-- Supplied data follows --
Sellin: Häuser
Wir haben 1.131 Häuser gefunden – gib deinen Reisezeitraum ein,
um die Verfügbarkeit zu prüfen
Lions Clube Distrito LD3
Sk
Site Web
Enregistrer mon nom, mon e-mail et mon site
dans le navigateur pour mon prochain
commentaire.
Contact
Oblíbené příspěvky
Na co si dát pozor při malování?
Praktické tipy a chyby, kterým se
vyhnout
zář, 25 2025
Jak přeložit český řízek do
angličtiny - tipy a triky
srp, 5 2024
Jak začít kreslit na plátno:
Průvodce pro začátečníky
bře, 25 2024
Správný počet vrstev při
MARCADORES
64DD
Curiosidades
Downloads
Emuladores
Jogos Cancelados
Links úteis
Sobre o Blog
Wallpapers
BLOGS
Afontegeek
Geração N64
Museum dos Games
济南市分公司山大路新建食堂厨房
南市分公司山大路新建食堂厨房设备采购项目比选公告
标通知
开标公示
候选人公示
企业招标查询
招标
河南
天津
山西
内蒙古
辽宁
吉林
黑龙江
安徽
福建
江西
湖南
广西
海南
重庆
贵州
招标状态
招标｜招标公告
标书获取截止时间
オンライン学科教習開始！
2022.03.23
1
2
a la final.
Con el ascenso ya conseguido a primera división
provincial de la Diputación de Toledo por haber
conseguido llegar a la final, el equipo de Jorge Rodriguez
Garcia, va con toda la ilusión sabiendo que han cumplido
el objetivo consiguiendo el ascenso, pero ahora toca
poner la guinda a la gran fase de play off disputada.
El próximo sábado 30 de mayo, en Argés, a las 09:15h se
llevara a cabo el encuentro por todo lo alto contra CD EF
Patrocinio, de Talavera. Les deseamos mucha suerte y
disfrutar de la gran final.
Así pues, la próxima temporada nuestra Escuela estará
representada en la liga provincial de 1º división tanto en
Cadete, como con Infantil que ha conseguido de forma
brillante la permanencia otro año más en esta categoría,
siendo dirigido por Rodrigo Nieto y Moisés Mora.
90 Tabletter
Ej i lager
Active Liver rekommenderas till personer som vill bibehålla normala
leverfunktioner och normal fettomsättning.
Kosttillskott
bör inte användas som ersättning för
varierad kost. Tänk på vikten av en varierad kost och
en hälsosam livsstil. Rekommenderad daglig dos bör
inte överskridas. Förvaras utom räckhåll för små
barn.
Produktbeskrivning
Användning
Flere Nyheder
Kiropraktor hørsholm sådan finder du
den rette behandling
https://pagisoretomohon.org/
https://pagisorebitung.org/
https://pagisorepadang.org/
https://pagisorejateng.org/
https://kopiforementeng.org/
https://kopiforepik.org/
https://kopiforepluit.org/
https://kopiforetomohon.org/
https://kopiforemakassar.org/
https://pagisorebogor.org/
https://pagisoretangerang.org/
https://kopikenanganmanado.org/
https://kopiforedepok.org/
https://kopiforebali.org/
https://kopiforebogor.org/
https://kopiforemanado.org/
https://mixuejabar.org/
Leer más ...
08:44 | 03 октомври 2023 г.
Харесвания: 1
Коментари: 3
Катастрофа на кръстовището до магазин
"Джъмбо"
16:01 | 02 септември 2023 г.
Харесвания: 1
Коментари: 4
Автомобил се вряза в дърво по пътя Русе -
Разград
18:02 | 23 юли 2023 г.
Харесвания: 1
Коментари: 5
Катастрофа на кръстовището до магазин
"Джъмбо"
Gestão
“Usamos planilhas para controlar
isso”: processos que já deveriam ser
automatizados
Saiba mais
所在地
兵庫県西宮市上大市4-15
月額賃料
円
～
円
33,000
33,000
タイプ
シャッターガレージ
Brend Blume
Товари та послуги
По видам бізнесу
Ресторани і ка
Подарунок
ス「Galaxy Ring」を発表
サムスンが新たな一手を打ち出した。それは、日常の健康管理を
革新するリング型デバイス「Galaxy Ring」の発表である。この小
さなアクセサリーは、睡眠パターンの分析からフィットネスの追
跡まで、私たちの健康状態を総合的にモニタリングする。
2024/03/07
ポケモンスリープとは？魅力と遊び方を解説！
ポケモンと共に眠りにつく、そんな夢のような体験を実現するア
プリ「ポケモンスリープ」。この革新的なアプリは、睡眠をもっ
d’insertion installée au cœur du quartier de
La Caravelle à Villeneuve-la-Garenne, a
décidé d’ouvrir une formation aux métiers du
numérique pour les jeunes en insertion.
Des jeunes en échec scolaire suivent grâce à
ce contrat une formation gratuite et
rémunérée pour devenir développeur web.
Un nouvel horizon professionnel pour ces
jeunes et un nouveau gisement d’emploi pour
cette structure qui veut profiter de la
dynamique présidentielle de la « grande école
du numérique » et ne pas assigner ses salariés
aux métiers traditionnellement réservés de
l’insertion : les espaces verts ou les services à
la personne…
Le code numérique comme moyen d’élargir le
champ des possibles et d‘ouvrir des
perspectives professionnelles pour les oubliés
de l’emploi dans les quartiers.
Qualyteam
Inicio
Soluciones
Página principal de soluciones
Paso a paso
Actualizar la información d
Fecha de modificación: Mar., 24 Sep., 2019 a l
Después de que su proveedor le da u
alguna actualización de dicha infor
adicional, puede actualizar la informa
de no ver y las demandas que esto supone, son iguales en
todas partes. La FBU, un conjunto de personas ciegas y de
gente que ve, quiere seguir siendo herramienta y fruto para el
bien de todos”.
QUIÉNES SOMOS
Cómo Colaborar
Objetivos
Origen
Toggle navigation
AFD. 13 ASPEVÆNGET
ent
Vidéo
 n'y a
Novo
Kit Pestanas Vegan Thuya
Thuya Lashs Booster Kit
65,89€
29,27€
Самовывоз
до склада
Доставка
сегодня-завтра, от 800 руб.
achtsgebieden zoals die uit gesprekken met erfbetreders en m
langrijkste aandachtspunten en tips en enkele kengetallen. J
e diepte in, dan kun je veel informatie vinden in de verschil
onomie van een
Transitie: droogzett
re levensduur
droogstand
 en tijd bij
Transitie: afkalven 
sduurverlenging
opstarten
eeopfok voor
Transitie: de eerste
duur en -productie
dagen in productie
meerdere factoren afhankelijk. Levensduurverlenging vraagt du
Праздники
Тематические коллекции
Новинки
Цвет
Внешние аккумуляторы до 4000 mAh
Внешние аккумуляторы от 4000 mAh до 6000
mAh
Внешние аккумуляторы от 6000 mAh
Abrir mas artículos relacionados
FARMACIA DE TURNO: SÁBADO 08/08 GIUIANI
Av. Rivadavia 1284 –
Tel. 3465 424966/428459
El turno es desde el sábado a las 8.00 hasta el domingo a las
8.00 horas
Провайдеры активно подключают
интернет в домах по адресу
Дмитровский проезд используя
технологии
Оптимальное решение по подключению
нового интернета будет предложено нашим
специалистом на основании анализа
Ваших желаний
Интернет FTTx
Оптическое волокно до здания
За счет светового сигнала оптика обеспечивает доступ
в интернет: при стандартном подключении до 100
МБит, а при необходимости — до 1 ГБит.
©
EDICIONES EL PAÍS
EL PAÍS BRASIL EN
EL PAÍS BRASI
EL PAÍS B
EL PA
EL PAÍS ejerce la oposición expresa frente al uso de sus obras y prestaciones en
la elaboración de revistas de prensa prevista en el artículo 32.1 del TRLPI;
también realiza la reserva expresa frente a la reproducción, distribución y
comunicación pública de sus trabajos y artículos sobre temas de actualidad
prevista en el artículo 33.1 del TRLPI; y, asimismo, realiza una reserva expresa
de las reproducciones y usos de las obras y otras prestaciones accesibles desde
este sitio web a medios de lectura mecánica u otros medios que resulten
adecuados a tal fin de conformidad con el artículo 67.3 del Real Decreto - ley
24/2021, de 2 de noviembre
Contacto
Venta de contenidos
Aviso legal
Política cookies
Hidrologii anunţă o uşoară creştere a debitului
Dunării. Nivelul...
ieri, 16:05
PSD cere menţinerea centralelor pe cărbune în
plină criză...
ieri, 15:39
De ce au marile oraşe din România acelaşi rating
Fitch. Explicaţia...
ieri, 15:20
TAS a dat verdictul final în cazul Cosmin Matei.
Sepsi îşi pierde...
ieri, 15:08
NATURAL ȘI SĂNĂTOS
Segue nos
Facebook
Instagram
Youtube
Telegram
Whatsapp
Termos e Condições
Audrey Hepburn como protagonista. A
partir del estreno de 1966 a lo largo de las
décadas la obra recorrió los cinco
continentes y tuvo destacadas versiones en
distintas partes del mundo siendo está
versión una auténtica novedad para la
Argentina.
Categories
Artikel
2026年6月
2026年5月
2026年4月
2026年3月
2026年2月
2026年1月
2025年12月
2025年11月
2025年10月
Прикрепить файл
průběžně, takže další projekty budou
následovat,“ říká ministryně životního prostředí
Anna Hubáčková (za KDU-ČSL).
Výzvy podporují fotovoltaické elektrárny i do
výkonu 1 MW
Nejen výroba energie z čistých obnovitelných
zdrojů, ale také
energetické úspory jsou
-- Supplied data concluded --
• **Work instructions**: Set down, without any change, every line from the start of the entries up to and including the line that contains "Praktické tipy a chyby, kterým se".

• **Your response**:
Sellin: Häuser
Wir haben 1.131 Häuser gefunden – gib deinen Reisezeitraum ein,
um die Verfügbarkeit zu prüfen
Lions Clube Distrito LD3
Sk
Site Web
Enregistrer mon nom, mon e-mail et mon site
dans le navigateur pour mon prochain
commentaire.
Contact
Oblíbené příspěvky
Na co si dát pozor při malování?
Praktické tipy a chyby, kterým se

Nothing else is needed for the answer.